Dann wirds wohl aus irgeneinem Grund notwendig sein - die "Produktionsgeschwindigkeits-Hypothese" von ruyven erscheint mir da auch gar nicht so unwahrscheinlich.


----------



## True Monkey (11. Oktober 2013)

*AW: Intel Pentium 4 köpfen*

^^ich habe es auch nur gewußt da ich den Gestern ausgebaut habe und er noch neben mir auf dem Tisch steht 

Ob mein 980x auch ein Loch hat weiß ich selber nicht mehr aber da der morgen rausfliegt werde ich es sehen


----------



## hendrosch (11. Oktober 2013)

Zu den loch gabs hier mal irgendeinen Thread SB-E hat das soweit ich weis auch. 
Ich glaub das hatte aber was mit der Produktion zu tun und nicht mit der Luft. Eventuell sogar mit dem Lot.


----------



## Superwip (11. Oktober 2013)

*AW: Intel Pentium 4 köpfen*

Der IHS auf meinem i7-3930k hat auch ein Loch.


----------



## ruyven_macaran (11. Oktober 2013)

*AW: Intel Pentium 4 köpfen*



hendrosch schrieb:


> Zu den loch gabs hier mal irgendeinen Thread SB-E hat das soweit ich weis auch.
> Ich glaub das hatte aber was mit der Produktion zu tun und nicht mit der Luft. Eventuell sogar mit dem Lot.


 
Siehe oben - sie haben es definitiv zwei Generationen vor verlöteten IHS eingeführt. Oben im IHS (wie bei den unverlöteten S423/478 und jetzt scheinbar 2011, trotz Lot) könnte ich es mir sogar hinderlich vorstellen, wenns um verlöten geht. Man kann die CPU nicht mehr einfach auf den Rücken legen und erhitzen und sich 100% sicher sein, dass kein Lot entweichen kann.


----------



## big-maec (11. Oktober 2013)

*AW: Intel Pentium 4 köpfen*

Gab wohl nicht immer Löcher im HS. Der I5-3570K den ich hier hab, hat kein Loch.

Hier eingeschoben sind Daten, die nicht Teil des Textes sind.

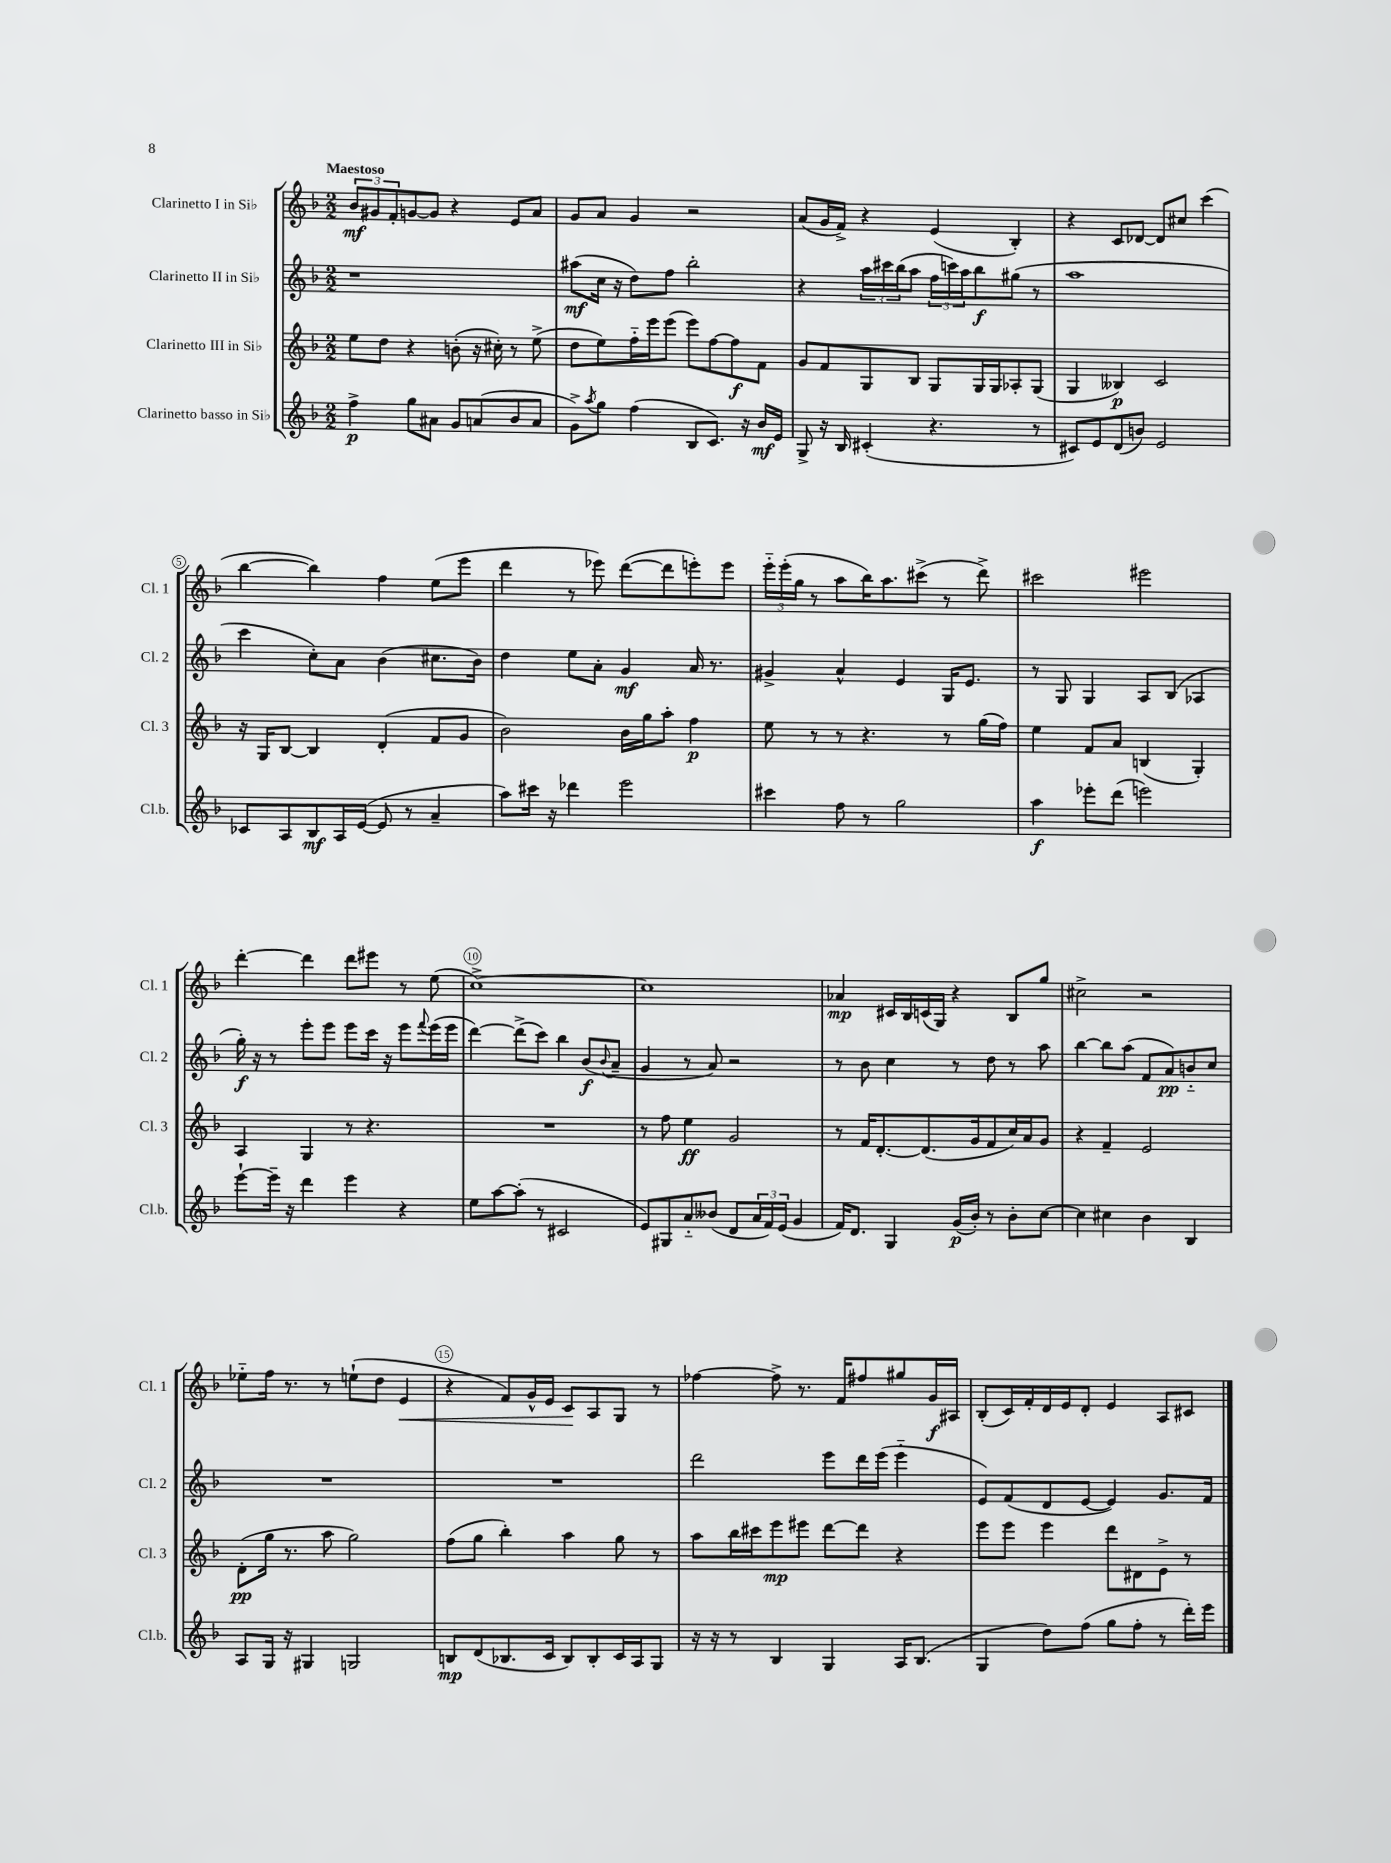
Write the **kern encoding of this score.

**kern	**kern	**kern	**kern
*staff4	*staff3	*staff2	*staff1
*clefG2	*clefG2	*clefG2	*clefG2
*k[b-]	*k[b-]	*k[b-]	*k[b-]
*M2/2	*M2/2	*M2/2	*M2/2
4ff^	8ee	1r	12b-
.	.	.	12g#
.	8dd	.	.
.	.	.	12f'
8gg	4r	.	[8g
8a#	.	.	8g]
8g	(8b'	.	4r
(8a	16r	.	.
.	16cc#')	.	.
8b-	8r	.	8e
8a	(8ee^	.	8a
=	=	=	=
8g^)	8dd	(8aa#	8g
8qaa	.	.	.
8gg	8ee)	16cc	8a
.	.	16r	.
(4ff	16ff'~	8dd)	4g
.	16eee	.	.
.	(8eee	8ff	.
8B-	8eee)	2bb-'	2r
8.c)	[8ff	.	.
.	8ff]	.	.
16r	.	.	.
16b-	8f	.	.
16e	.	.	.
=	=	=	=
8G^	8g	4r	(8a
16r	8f	.	16g
16B-	.	.	16f^)
(4c#'	8G	24aa	4r
.	.	24ccc#	.
.	.	(24bb-	.
.	8B-	8aa	.
4.r	8G	24ff	(4e
.	.	24ccc)	.
.	.	24aa	.
.	16G	8bb-	.
.	16G	.	.
.	8A-'	(8gg#	4B-')
8r	(8G	8r	.
=	=	=	=
8c#)	4G	1aa	4r
8e	.	.	.
(8d	4B--)	.	8c
8b)	.	.	[8d-
2e	2c	.	8d-]
.	.	.	8cc#
.	.	.	(4ccc
=	=	=	=
8c-	16r	4ccc	[4bb-
.	16G	.	.
8A	[8B-	.	.
8B-	4B-]	8cc')	4bb-])
16A	.	8a	.
([16e	.	.	.
8e]	(4d'	(4b-	4ff
8r	.	.	.
4a~	8f	8.cc#	(8ee
.	8g	.	8eee
.	.	16b-)	.
=	=	=	=
8aa)	2b-)	4dd	4ddd
16ccc#	.	.	.
16r	.	.	.
4ddd-	.	8ee	8r
.	.	8a'	8eee-)
2eee	16b-	4g	([8ddd
.	16gg	.	.
.	8aa'	.	8ddd]
.	4ff	16a	8eee')
.	.	8.r	.
.	.	.	8eee
=	=	=	=
4ccc#	8ee	4g#^	24eee'~
.	.	.	(24eee'
.	.	.	24gg
.	8r	.	8r
8ff	8r	4a^^	8aa
8r	4.r	.	16bb-)
.	.	.	8.aa
2gg	.	4e	.
.	.	.	(8ccc#^
.	8r	16G	8r
.	.	8.e	.
.	(16gg	.	8ddd^)
.	16ff)	.	.
=	=	=	=
4aa	4ee	8r	2ccc#
.	.	8G	.
8eee-'	8f	4G	.
(8ddd	8a	.	.
2eee)	(4B	8A	2eee#
.	.	(8B-	.
.	4G')	4A-	.
=	=	=	=
[8eee`	4A	16gg')	[4ddd'
.	.	16r	.
16eee~]	.	8r	.
16r	.	.	.
4ddd	4G	8eee'	4ddd]
.	.	8eee	.
4eee	8r	8eee	8ddd
.	4.r	16ccc	8eee#
.	.	16r	.
4r	.	8eee	8r
.	.	8qqfff	.
.	.	(16eee	(8ee
.	.	16eee	.
=	=	=	=
8ee	1r	[4ddd)	[1cc^)
[8aa	.	.	.
(8aa']	.	(8ddd^]	.
8r	.	8ccc)	.
2c#	.	4bb-	.
.	.	(8b-	.
.	.	8qqb-	.
.	.	8a~	.
=	=	=	=
8e)	8r	4g	1cc]
8G#	8ff	.	.
8a'~	4ee	8r	.
(8b--	.	8a)	.
8d	2g	2r	.
24a	.	.	.
24f)	.	.	.
(24e	.	.	.
4g	.	.	.
=	=	=	=
16f)	8r	8r	4a-
8.d	.	.	.
.	16f	8b-	.
.	[8.d'	.	.
4G	.	4cc	16c#
.	.	.	16B-
.	(8.d]	.	(16c
.	.	.	16G)
(16g	.	8r	4r
16b-')	16g	.	.
8r	8f	8dd	.
8b-'	16cc)	8r	8B-
.	16a	.	.
[8cc	8g	8aa	8gg
=	=	=	=
4cc]	4r	[4bb-	2cc#^
4cc#	4f~	8bb-]	.
.	.	(8aa	.
4b-	2e	8f	2r
.	.	8a)	.
4B-	.	8b'~	.
.	.	8cc	.
=	=	=	=
8A	(8d'	1r	8ee-'~
16G	16gg	.	16ff
16r	8.r	.	8.r
4G#	.	.	.
.	8aa	.	8r
2G	2gg)	.	(8ee`
.	.	.	8dd
.	.	.	4e
=	=	=	=
8B	(8ff	1r	4r
(8d	8gg	.	.
8.B-	4bb-')	.	8f)
.	.	.	16g^^
16c	.	.	16e
8B-)	4aa	.	8c
8B-'	.	.	8A
16c	8gg	.	8G
16A	.	.	.
8G	8r	.	8r
=	=	=	=
16r	8aa	2ddd	[4ff-
16r	.	.	.
8r	16bb-	.	.
.	16ccc#	.	.
4B-	8eee	.	8ff-^]
.	8eee#	.	8.r
4G	[8ddd	8eee	.
.	.	.	16f
.	8ddd]	16ddd	8ff#
.	.	(16eee	.
16A	4r	4eee'~	8gg#
(8.B-	.	.	.
.	.	.	16g
.	.	.	16A#
=	=	=	=
4G	8eee	8e)	(8B-'
.	8eee	(8f	16c)
.	.	.	16f'
8dd)	4eee	8d	16d
.	.	.	16e
(8ff	.	[8e	8d'
8gg	8ddd	4e])	4e
8ff'	8d#	.	.
8r	8e^	8.g	8A
16ddd')	8r	.	8c#
16eee	.	16f	.
==	==	==	==
*-	*-	*-	*-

			Dieser Inhalt steht nur eingeloggten Mitgliedern zur Verfügung.
        




			Dieser Inhalt steht nur eingeloggten Mitgliedern zur Verfügung.


----------



## -Shorty- (11. Oktober 2013)

*AW: Intel Pentium 4 köpfen*

Hmmm, mein 2600k hat kein Loch. Wurde auch schon geschliffen, ich schwör ich hätts gefunden, aber keins da. 

Im Netz findet man zu diesem Thema aber die wildesten Ideen, z.B. das Unterdruck-Loch: Welches das abnehmen des CPU-Kühlers erleichtert. (Das 2. Loch befindet sich an der Seite des HS, bzw. Aussparung beim Kleber. )

Eine 100% sichere Erklärung hab ich noch nicht gefunden.

Eins ist aber sicher, "das Loch" ist schon verdammt alt. 

Sollte es tatsächlich bedeuten: mit Loch = WLP; ohne Loch = Lot?    
Was spricht dagegen?


----------



## SilentMan22 (11. Oktober 2013)

*AW: Intel Pentium 4 köpfen*

Achtung  aber..
Sind die Heatspreader bei AMD eigentlich verlötet? (speziell bei den FX CPUs)


----------



## True Monkey (11. Oktober 2013)

*AW: Intel Pentium 4 köpfen*



> Sollte es tatsächlich bedeuten: mit Loch = WLP; ohne Loch = Lot?
> Was spricht dagegen?


 
Wenn das .....dann aber genau andersrum


----------



## General Quicksilver (11. Oktober 2013)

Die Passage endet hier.